Here, Durham filed the complaint in district court on April 9, 1986. Returns of service indicated that the Marshal unsuccessfully attempted to serve the four defendants by mail in May, June, and August 1986 and personally in August 1986 and June 1987. On June 22, 1987, the district court ordered Durham to show cause why the action should not be dismissed as to the four defendants for failure to provide proof of service. On April 18, 1990, after this court had decided the earlier appeal, Durham filed a motion to acknowledge service. On May 3, 1990, the district court ordered the four defendants to respond to the complaint within 30 days. No response was filed, and Durham moved for default judgment on July 30, 1990.
The district court denied Durham's two motions on September 4, 1990, and ordered him to show cause why the four defendants should not be dismissed for lack of service. The district court found that Durham's own attempts at service were inadequate. On October 15, 1990, Durham asked the district court to use its authority under Fed.R.Civ.P. 4(c)(2)(B) to appoint two other people to attempt service. Durham also asked the district court to allow service by publication. The district court denied Durham's requests and dismissed the four defendants pursuant to Rule 4(j).
The district court abused its discretion by failing to determine whether Durham established good cause for lack of service by providing sufficient information to the Marshal. See Boudette, 923 F.2d at 757; Puett, 912 F.2d at 275. Nevertheless, we may affirm the district court's order on any basis supported by the record. See Dunne v. Henman, 875 F.2d 244, 247 (9th Cir.1989). The district court may sua sponte dismiss a frivolous in forma pauperis complaint before service of process. 28 U.S.C. § 1915(d); Jackson v. Arizona, 885 F.2d 639, 640 (9th Cir.1989); see Neitzke v. Williams, 490 U.S. 319, 324 (1989) (complaint is frivolous if it lacks an arguable basis either in law or in fact). Durham's complaint was frivolous because the four defendants were witnesses at Durham's trial and therefore were absolutely immune from suit under 42 U.S.C. § 1983. See Briscoe v. LaHue, 460 U.S. 325, 334-41 (1983); Burns v. County of King, 883 F.2d 819, 821 (9th Cir.1989) (per curiam). Accordingly, we affirm the dismissal of the action as to the Ramers, Hamilton, and Bendal.
Durham also contends that the district court erred by construing the action as a habeas petition and dismissing it as to Michael Males, the only remaining defendant.
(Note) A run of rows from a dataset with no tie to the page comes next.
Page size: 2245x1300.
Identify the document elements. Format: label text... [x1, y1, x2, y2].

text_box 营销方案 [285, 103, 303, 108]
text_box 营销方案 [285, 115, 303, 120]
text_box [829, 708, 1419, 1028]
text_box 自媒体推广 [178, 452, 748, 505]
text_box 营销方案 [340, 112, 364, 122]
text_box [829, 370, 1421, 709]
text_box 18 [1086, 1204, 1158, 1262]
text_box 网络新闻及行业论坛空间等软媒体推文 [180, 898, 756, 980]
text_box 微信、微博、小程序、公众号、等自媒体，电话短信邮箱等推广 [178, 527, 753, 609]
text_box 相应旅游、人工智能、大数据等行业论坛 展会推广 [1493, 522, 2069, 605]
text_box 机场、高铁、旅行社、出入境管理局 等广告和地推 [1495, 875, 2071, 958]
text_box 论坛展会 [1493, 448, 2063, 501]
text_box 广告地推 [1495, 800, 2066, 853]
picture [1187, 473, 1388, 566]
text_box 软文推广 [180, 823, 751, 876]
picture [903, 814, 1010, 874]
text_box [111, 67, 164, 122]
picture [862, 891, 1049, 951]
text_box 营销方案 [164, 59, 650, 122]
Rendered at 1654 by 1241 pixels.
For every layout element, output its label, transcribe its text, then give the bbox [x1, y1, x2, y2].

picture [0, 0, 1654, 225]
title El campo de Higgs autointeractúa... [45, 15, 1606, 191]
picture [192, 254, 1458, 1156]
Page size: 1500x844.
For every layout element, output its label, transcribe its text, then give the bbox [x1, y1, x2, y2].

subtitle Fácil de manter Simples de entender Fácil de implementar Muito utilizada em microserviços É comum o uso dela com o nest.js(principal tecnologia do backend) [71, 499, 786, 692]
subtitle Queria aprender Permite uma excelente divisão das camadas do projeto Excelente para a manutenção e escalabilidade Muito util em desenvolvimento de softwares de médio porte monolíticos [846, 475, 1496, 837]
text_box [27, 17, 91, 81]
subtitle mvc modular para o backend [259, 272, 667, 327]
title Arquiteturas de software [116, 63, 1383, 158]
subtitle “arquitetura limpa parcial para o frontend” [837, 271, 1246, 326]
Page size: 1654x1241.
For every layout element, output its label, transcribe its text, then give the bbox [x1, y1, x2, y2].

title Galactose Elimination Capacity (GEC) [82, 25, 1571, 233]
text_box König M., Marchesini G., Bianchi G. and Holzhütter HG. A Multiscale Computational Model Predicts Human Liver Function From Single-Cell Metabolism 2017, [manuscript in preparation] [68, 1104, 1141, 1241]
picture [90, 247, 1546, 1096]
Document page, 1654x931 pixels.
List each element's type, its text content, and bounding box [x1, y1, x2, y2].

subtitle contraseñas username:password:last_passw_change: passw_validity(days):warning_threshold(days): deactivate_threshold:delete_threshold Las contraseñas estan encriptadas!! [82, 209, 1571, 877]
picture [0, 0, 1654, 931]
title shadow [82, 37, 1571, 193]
In so far as the action was a section 1983 civil rights action, the district court properly dismissed it because Males, like the other four defendants, was a witness at Durham's trial and therefore was absolutely immune from suit. See Briscoe, 460 U.S. at 334-41; Burns, 883 F.2d at 821.
Because Durham contends that he has not raised a habeas claim, he does not challenge on appeal the district court's summary dismissal of any habeas claim.
Appeal No. 91-35747 is DISMISSED; the judgment of the district court is AFFIRMED in appeal No. 90-35846.